In the third in a series of articles by barristers at 39 Essex Chambers on the Winter Plan, Neil Allen considers whether the government's guidance on self-isolation constitutes a deprivation of liberty for those with reduced capacity.
The Plan requires Directors of Adult Social Services and Principal Social Workers to ensure their social work teams and partner organisations are applying, inter alia, the Mental Capacity Act framework, to review any systemic safeguarding concerns to date and ensure actions are in place to respond, and to support adult social care to apply statutory safeguarding guidance with a focus on person-led and outcome-focused practice.
Of particular relevance to DoLS is that all those discharged from hospital or interim care facilities to care homes, and all new residents admitted from the community, should generally be isolated in their own rooms for 14 days. This is required regardless of whether they have symptoms, and whether they have tested positive. The purpose is to minimise the risk to care home residents during periods of sustained community transmission of Covid-19 and accords with other updated guidance. Everyone should be tested before being discharged from hospital to a care home and such discharge should not take place without the involvement of the local authority.
A similar 14-day isolation expectation is in place for hospital discharge to supported living settings or their own home. Care home visits are considered elsewhere but we note that constant visitors should be supervised at all times to ensure social distancing and should, wherever possible, take place outside or in a well-ventilated room.
The guidance recognises that “people with dementia or a learning disability, autistic people, and people experiencing serious mental ill health are likely to experience particular difficulties during the pandemic. This could include difficulty in understanding and following advice on social distancing, and increased anxiety. They may need additional support to recognise and respond to symptoms quickly, and in some cases may be at greater risk of developing serious illness from Covid-19". We anticipate that such “additional support” may require measures to ensure they remain in their bedrooms.
In addition to this guidance, the Health Protection (Coronavirus, Restrictions) (Self-Isolation) (England) Regulations 2020 requires those testing positive, or a notified close contact of the same, must self-isolate for 10-14 days depending on the circumstances. Failing to do so without reasonable excuse is an offence, with the Regulations making no provision for those with impaired decision-making capacity.

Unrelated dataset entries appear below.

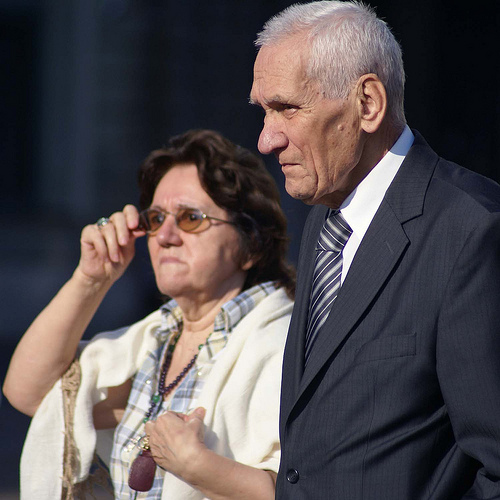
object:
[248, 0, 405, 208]
head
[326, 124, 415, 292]
dress shirt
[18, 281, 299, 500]
coat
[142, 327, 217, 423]
necklace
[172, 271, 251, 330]
neck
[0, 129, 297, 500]
woman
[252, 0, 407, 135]
hair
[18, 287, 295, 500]
shawl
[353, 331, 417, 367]
pocket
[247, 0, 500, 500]
man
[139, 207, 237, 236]
glasses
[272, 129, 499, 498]
coat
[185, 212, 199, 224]
eyes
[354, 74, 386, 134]
ear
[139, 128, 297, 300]
hair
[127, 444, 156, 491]
keychain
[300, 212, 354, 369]
tie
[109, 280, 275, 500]
shirt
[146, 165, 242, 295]
face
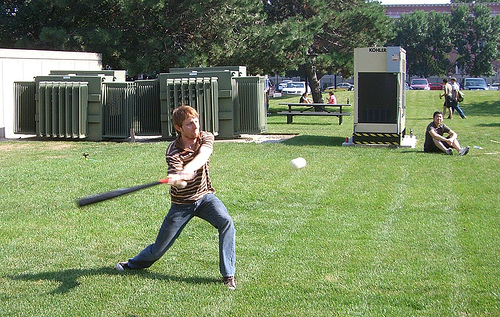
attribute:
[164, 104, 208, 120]
hair — red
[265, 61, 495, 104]
cars — parked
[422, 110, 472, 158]
man sitting — sitting down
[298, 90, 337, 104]
people — sitting 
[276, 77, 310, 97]
car — white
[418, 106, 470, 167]
man — watching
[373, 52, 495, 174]
people — walking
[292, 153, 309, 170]
baseball — White,  air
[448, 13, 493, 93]
tree — large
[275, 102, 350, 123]
picnic table — dark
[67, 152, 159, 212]
bat — blurred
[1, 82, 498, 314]
grass — green, thick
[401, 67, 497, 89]
car — red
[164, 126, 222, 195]
shirt — striped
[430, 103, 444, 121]
hair — black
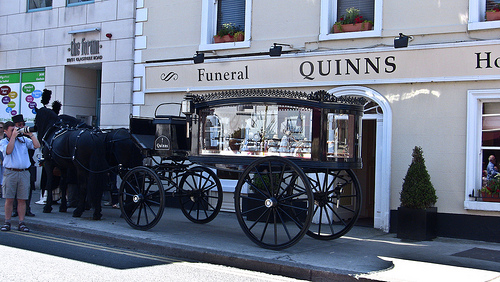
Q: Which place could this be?
A: It is a sidewalk.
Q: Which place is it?
A: It is a sidewalk.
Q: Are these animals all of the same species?
A: Yes, all the animals are horses.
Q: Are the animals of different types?
A: No, all the animals are horses.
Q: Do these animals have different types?
A: No, all the animals are horses.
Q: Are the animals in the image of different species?
A: No, all the animals are horses.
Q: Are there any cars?
A: No, there are no cars.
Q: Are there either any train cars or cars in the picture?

In these circumstances, does 14-days isolation constitute a deprivation of liberty for Article 5 ECHR purposes? Those with capacity will not be deprived of their liberty if they consent to their self-isolation. Those with capacity who refuse to self-isolate could, with reasonable force, be returned to their homes or another suitable place. As such, they are not ‘free to leave’ but – like guardianship – there is an absence of continuous supervision and control. The matter could, of course, be different if there was such supervision and control.

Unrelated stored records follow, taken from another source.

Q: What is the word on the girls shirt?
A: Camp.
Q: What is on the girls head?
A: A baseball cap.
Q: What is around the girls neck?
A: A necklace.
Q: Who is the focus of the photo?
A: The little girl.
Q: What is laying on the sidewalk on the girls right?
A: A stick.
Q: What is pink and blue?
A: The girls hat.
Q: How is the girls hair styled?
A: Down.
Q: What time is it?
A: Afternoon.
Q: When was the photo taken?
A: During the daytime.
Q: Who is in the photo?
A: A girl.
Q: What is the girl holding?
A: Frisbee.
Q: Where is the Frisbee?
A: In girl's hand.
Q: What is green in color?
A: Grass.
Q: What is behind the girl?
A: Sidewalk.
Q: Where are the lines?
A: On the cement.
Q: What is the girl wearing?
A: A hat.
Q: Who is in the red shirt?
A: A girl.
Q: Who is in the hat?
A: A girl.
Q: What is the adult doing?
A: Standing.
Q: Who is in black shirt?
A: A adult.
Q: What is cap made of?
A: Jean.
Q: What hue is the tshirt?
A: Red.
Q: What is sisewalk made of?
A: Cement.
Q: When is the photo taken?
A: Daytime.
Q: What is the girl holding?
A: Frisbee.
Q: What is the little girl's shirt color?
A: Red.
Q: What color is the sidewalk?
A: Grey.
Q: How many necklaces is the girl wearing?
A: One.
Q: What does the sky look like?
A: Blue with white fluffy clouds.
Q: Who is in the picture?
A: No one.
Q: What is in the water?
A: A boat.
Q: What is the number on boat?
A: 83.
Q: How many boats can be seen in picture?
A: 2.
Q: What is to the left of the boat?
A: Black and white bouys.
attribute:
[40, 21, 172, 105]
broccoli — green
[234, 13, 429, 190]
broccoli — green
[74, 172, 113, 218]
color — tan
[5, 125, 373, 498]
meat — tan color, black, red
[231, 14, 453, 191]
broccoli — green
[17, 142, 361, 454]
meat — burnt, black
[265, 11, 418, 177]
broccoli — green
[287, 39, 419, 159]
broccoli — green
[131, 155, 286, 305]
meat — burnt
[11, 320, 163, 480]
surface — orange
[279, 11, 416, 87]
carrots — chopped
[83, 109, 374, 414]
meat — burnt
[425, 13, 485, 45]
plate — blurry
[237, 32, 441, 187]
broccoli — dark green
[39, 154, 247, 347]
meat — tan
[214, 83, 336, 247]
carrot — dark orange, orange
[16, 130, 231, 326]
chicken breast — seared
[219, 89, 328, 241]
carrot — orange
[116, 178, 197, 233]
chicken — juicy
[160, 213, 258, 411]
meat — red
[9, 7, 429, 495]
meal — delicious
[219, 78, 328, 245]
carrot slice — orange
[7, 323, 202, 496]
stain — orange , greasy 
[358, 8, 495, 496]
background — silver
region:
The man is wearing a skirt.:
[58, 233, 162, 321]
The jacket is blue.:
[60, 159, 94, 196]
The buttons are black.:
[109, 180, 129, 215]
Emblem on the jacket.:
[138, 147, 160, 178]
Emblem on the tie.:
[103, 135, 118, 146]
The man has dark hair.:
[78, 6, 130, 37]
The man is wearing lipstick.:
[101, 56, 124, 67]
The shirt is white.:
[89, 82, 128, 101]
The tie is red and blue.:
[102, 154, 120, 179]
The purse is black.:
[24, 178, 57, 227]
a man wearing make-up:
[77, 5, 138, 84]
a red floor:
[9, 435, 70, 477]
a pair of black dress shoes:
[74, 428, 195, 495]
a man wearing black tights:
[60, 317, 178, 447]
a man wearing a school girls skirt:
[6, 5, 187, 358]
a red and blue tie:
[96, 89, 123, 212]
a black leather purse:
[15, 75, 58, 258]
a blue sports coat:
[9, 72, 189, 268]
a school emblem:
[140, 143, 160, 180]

For those who lack the relevant capacity, and whose needs require continuous supervision and control, 14-day bedroom isolation seems to be more than a negligible period and accordingly would constitute a deprivation of liberty. It seems, therefore, that those lacking such capacity who are admitted to care homes – whether from hospital or the community – and are required to self-isolate for that period, with additional support required as a result of mental disorder to enable them to do so, ought to be subject to DoLS. Unless discharged from residential care, such safeguards are likely to be required in most cases beyond the 14-day period in any event. There has been a significant drop in liberty safeguards during the pandemic which must be addressed as we go through this Winter of increasing confinement.